- _Document extract_
──────────────────────────────

Sorry, there is no hard-and-fast print resolution answer--a lot of it depends 
on the
subject matter. I've gotten 11x17's I was very happy with from my 4MP Olympus 
E-10. I've
also gotten 8x10's that were awful, even though there were no actual problems 
like focus or
noise.

One example is people--a tight headshot is very tolerant of low resolution, 
because the
details that drop out are things like individual hairs, things we don't have a 
huge
objection to not seeing. 8x10s from my antique 1.4MP Sony DSC-770 look pretty 
good.

On the opposite end of the spectrum is a group shot with 20 people. Here low 
resolution
means faces with "monotooth" and missing nostrils and eye-whites--all things 
that are
visually disturbing. 8x10s off my 4MP E-10 look awful, even 8x10s off of 35mm 
don't look
that great, this is still the domain of MF.

Comparing digicam pixels to scanner pixels is misleading because scanner pixels 
are
second-generation--4000 scanner pixels=2700 digicam pixels seems empirically 
like a good
approximation, but I don't have research to prove this.

And comparing lines resolved between digicams and film is a little misleading
anyway--digicam generally have pretty decent MTF right down to their 
theoretical limit,
then fall off to zero. On film, the MTF starts to fall off sooner, but keeps 
going longer.

──────────────────────────────

- _Data section_
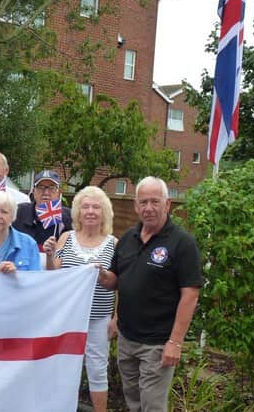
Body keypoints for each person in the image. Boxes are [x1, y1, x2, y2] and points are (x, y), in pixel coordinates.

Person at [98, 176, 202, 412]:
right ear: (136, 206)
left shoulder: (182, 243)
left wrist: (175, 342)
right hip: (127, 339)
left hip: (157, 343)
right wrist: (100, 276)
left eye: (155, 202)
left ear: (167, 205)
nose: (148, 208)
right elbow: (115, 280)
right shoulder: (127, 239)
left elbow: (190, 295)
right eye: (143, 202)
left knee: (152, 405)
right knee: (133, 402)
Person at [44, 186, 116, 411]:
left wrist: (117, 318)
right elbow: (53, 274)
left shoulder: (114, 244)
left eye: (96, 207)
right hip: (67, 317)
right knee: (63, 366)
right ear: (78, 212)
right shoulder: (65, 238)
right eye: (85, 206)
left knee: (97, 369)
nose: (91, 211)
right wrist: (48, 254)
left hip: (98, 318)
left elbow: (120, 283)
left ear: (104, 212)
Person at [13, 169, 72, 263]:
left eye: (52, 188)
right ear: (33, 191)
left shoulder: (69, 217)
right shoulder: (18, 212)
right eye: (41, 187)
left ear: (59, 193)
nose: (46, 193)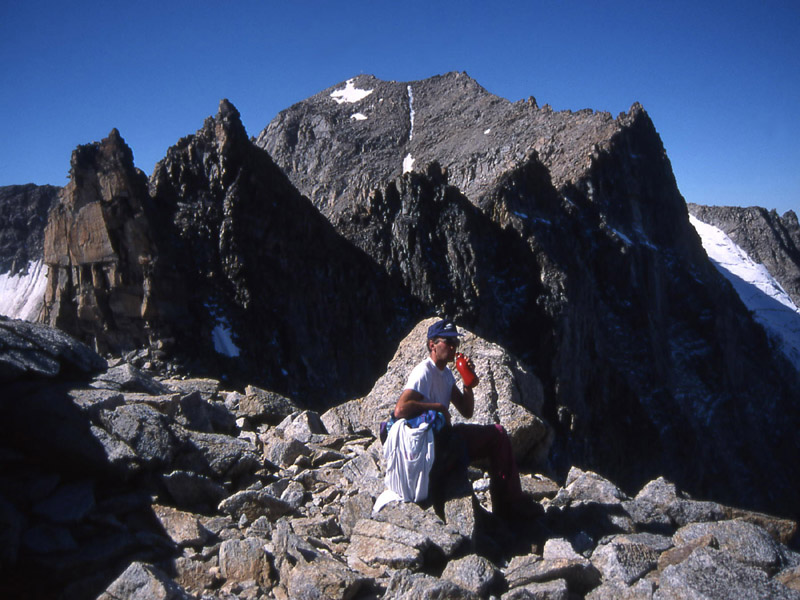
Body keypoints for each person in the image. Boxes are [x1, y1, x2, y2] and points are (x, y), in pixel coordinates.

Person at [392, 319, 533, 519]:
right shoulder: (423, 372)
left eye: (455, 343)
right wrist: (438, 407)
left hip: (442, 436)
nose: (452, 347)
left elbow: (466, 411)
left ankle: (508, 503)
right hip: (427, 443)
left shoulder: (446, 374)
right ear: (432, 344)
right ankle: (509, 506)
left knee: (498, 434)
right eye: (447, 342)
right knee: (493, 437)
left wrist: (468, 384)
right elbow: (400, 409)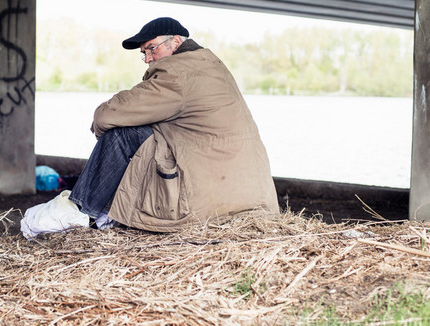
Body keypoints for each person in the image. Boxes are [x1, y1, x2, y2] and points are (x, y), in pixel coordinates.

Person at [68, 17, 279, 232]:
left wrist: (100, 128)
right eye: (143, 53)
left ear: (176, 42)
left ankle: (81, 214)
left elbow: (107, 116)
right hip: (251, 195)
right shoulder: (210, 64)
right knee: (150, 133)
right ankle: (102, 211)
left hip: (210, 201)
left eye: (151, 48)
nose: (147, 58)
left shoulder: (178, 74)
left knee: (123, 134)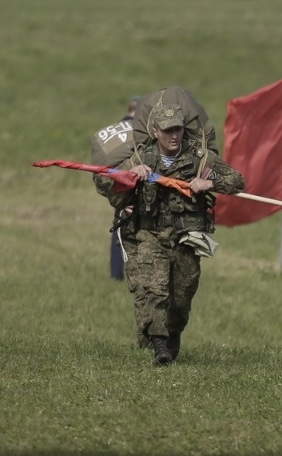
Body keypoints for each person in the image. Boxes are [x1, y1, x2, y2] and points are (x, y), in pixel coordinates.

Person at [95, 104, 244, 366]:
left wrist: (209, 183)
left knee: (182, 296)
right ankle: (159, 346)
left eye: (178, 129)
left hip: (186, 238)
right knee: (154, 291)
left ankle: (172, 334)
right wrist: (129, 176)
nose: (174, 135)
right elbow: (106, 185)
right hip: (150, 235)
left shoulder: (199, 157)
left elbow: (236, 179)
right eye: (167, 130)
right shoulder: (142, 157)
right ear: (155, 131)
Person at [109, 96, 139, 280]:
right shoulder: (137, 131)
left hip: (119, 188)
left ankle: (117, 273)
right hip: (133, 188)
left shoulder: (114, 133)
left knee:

──────────────────────────────

- _Tasks for this exercise_
a) According to the post on print resolution, how many digicam pixels roughly match 4000 scanner pixels?
b) Summarize the post on print resolution in two sentences.
c) Please resume the post on print resolution from its last sentence.
The records have nothing to do with the post on print resolution.

- _Exercise results_
a) About 2700 digicam pixels.

b) How large a print can be depends on the subject: a tight headshot tolerates low resolution well, but a group shot of 20 people shows disturbing flaws like missing nostrils and eye-whites even at 8x10. Comparing digicam pixels to scanner pixels or lines resolved between digicams and film is misleading, since scanner pixels are second-generation and film's MTF falls off sooner but keeps going longer.

c)
Assuming 3 pixels/line pair, 300 dpi can resolve a hair under 4 lp/mm. 200 dpi 
is 2.6
lp/mm. Both well under the "standards" for a fine enlarger print of 6-8 lp/mm. 
The catch is
that at the 3 lp/mm frequency, the 300 dpi digital probably has better MTF than 
the
enlarger print, even though it loses the ultimate resolution battle. The reason 
you "need"
6-8 lp/mm from an enlarger print is not so much that you can actually see that 
resolution
from a normal viewing distance, but that a 10% MTF at 6 lp/mm is a good 
predictor of a 80%+
MTF at 2-3 lp/mm, which is what really matters.

Roger Krueger


Eugene A La Lancette PhD MD wrote:

> 240 dpi is all that is needed.
>
> -----Original Message-----
> From: filmscanners_owner@halftone.co.uk
> [mailto:filmscanners_owner@halftone.co.uk] On Behalf Of HMSDOC@aol.com
> Sent: Monday, October 20, 2003 9:07 PM
> To: lalancet@massmed.org
> Subject: [filmscanners] Pixels and Prints
>
> I suspect I will 'go digital' sometime in the next year or two.  My question
> regards what type of print output quality I can expect from digital.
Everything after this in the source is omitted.